Why SAS?
SAS is short for “Statistical Analysis System”.
Timeline:
- 1966, prototype was developed by Barr and Goodnight, and funded by NIH
- 1976, they moved from North Carolina State University and founded SAS Institute.
- 1985, SAS was rewritten in C to allow it run on Unix, MS-DOS, and windows.
- 2002, Text Miner component was introduced.
- 2010, a free version for student was introduced.
- 2010-12, sued world programming, but European Court of Justice ruled that “the functionality of a computer program and the programming language cannot be protected by copyright”
So SAS has a long history and its target customers are enterprise analytics.
Features:
- It is web browser based. Although starting a local server by virtual machine seems a little complicated, it has the advantage of cross-platform
- It can be seen as “advanced statistical version“ of Excel, which has rich GUI for people to learn quickly and provides brilliant technical support.
- Big corporations like SAS because there’s a complete ecosystem that satisfies customers’ every need.
- its direct competitors are Stata and SPSS (acquired by IBM).
- You click on the front-end, the corresponding codes are automatically generated in the back-end. This means you can have the code to generate the exact same graph or make changes on that.
- Integrate with SQL seamlessly.
And the usage differs by industry sectors:
University Edition
This version is free. check here. SAS University Edition includes SAS® Studio, Base SAS®, SAS/STAT®, SAS/IML®, SAS/ACCESS® and several time series forecasting procedures from SAS/ETS®.
There are 2 approaches to get SAS running:
- download a .ova file (2.2GB). use virtual box to start a local host and run SAS locally.
- use AWS AMI: SAS University Edition. You have to pay EC2 fee ranging from 0.012-0.047 /hr. It’s actually pretty cheap.
Open a new browser window with http://localhost:10080/ And you are good to go.
learn
SAS programs have a DATA step, which retrieves and manipulates data, usually creating an SAS data set, and a PROC step, which analyzes the data.

********

_DIRECTIONS_. In what year does the SAS overview say SAS was rewritten in C, and what did that rewrite allow? The listing has no part in this work.

_INFORMATION PROVIDED_.
********

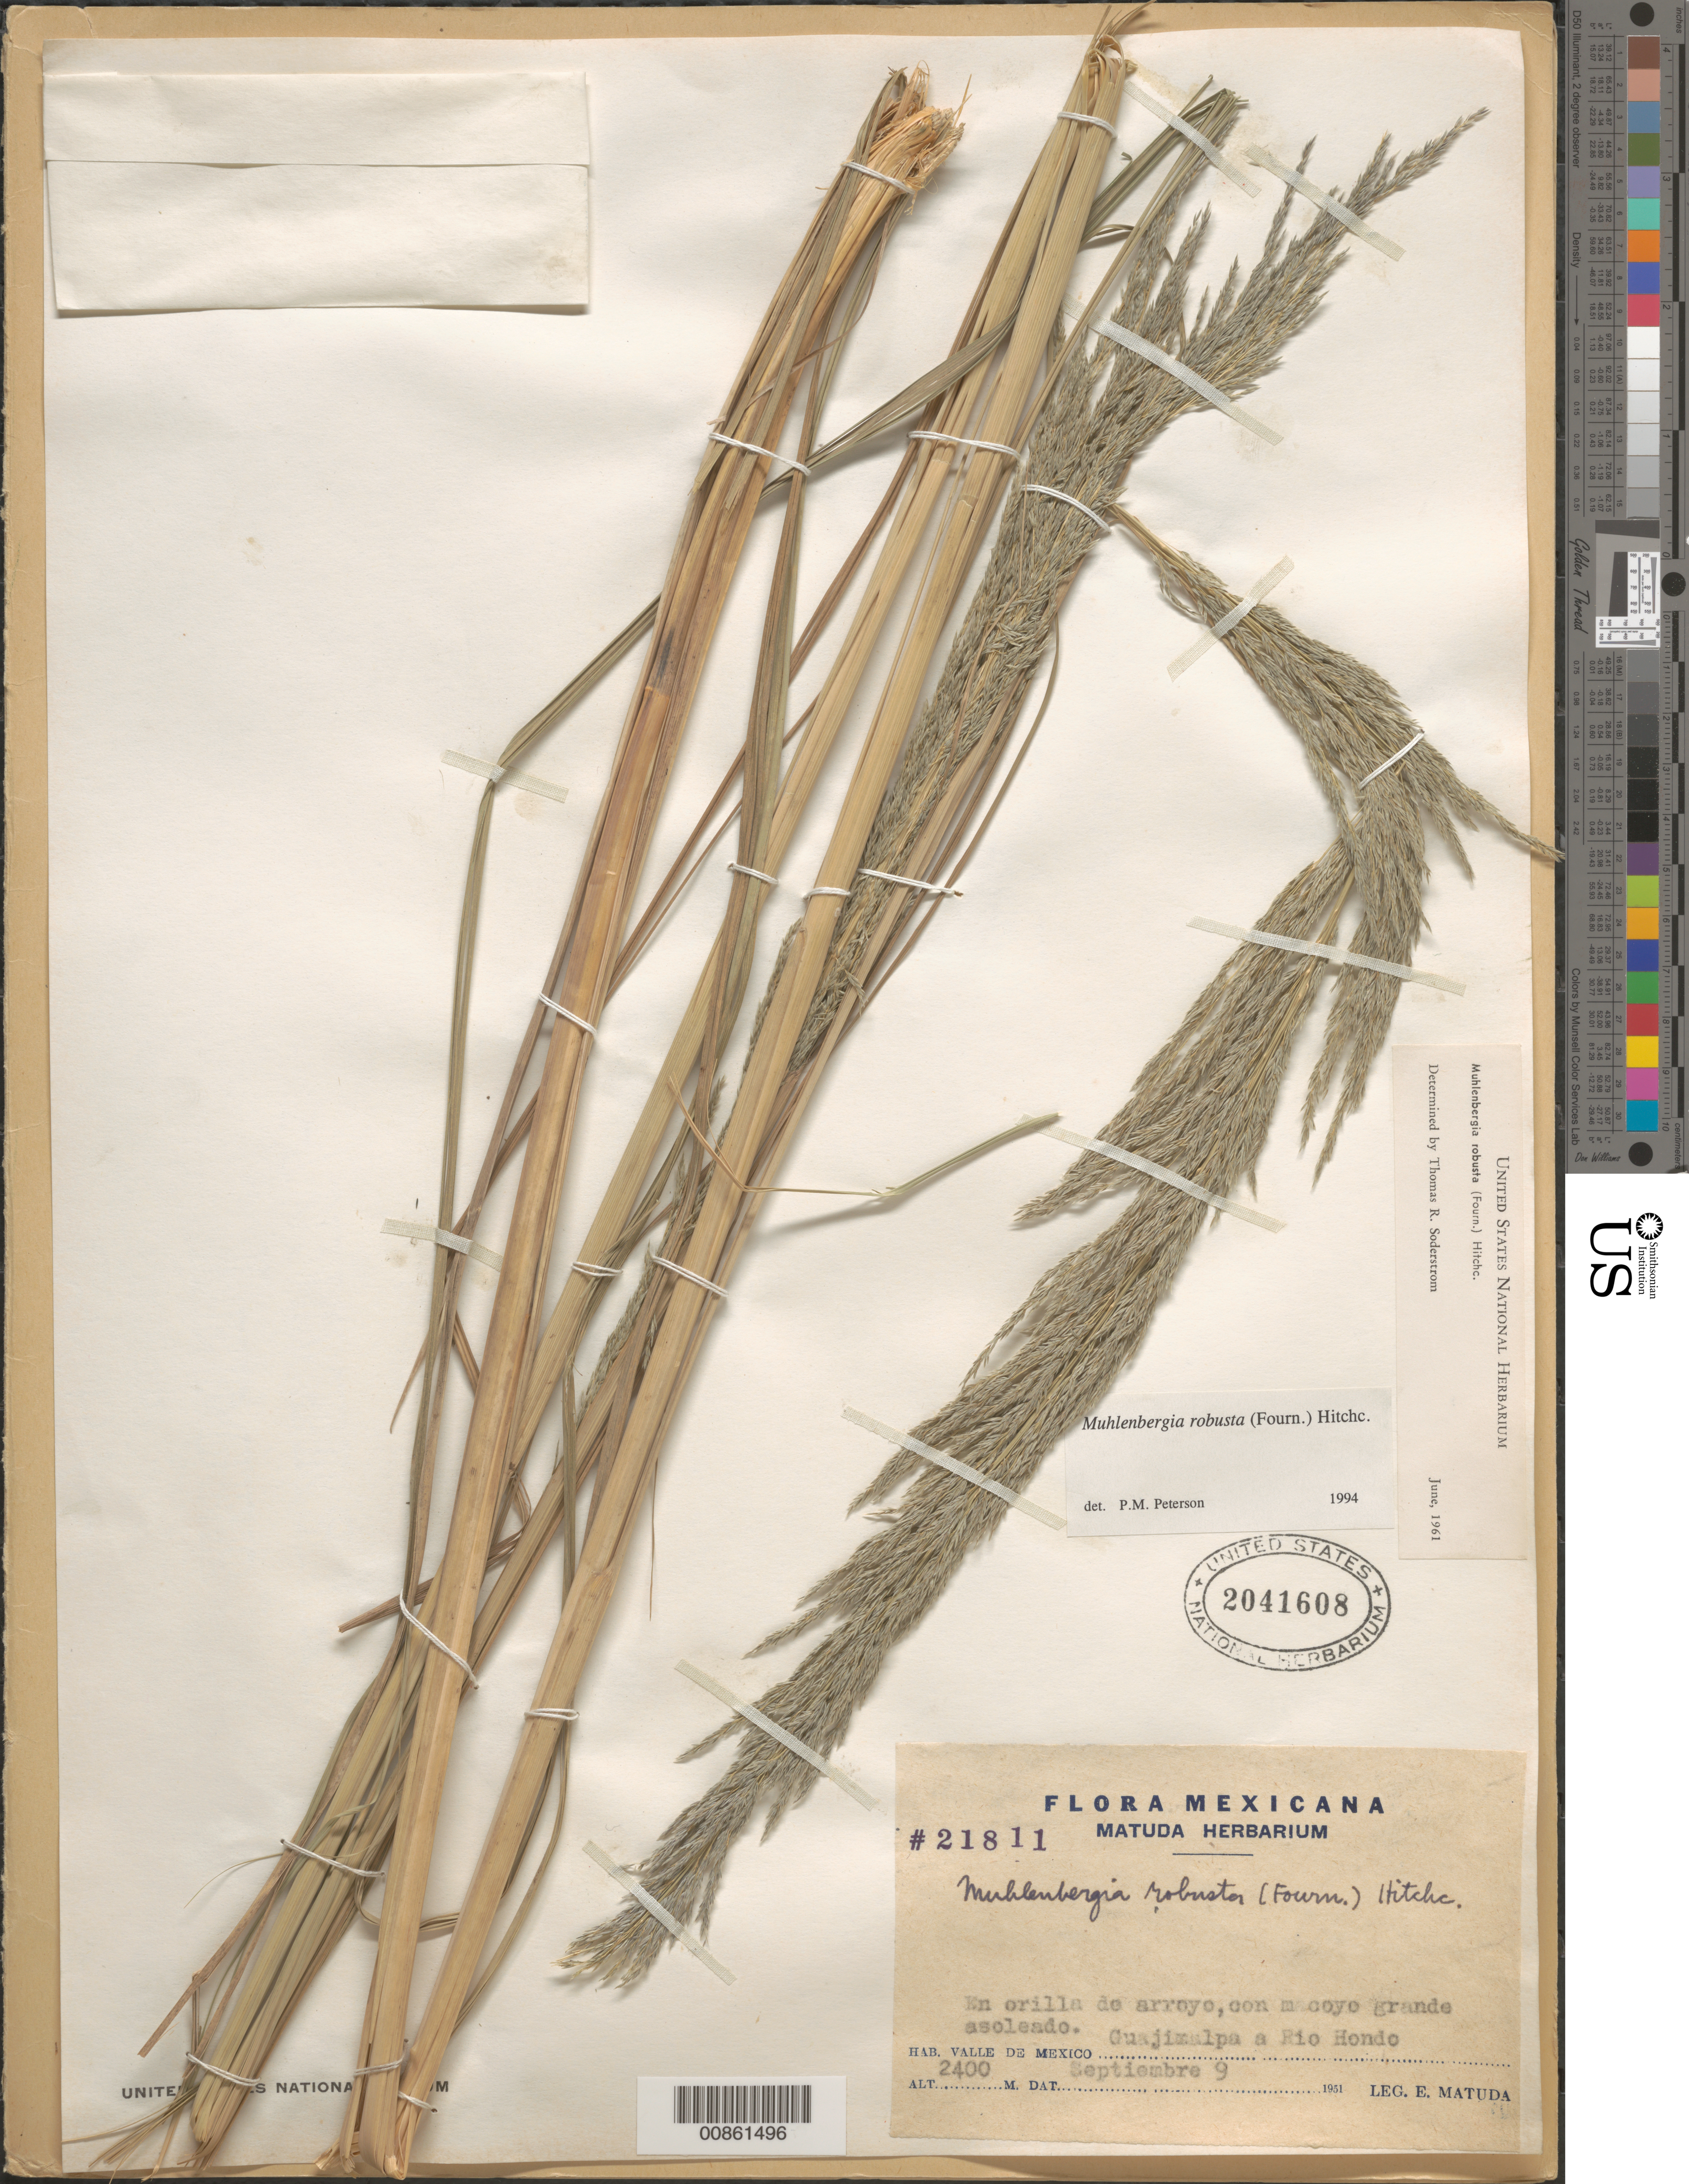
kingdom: Plantae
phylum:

********

_RESPONSE FOR THIS EXERCISE_. In 1985, SAS was rewritten in C so it could run on Unix, MS-DOS, and Windows.